## THE TASK
Copy out only the stretch from the line containing "Unsplash (for background image)" through the end of the records, substituting "todo-list-app" for "react-todo-app" and leaving everything else unchanged.

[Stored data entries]
##############################
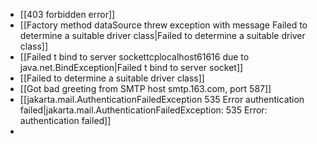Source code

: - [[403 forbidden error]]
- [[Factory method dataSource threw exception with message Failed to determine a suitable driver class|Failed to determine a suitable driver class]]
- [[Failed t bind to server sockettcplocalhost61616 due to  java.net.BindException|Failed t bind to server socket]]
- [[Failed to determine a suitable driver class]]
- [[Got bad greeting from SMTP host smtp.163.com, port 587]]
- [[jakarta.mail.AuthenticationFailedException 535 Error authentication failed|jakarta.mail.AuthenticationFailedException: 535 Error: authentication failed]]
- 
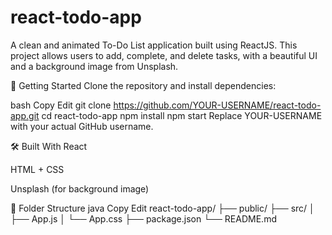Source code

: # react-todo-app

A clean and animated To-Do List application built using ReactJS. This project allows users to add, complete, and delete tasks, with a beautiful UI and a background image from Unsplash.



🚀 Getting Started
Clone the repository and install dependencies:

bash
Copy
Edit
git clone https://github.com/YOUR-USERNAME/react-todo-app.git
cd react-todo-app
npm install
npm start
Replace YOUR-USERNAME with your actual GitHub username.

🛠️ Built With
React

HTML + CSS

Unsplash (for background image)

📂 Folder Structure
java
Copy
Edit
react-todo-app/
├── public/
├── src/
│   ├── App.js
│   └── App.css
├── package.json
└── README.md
##############################
## RESPONSE AREA
Unsplash (for background image)

📂 Folder Structure
java
Copy
Edit
todo-list-app/
├── public/
├── src/
│   ├── App.js
│   └── App.css
├── package.json
└── README.md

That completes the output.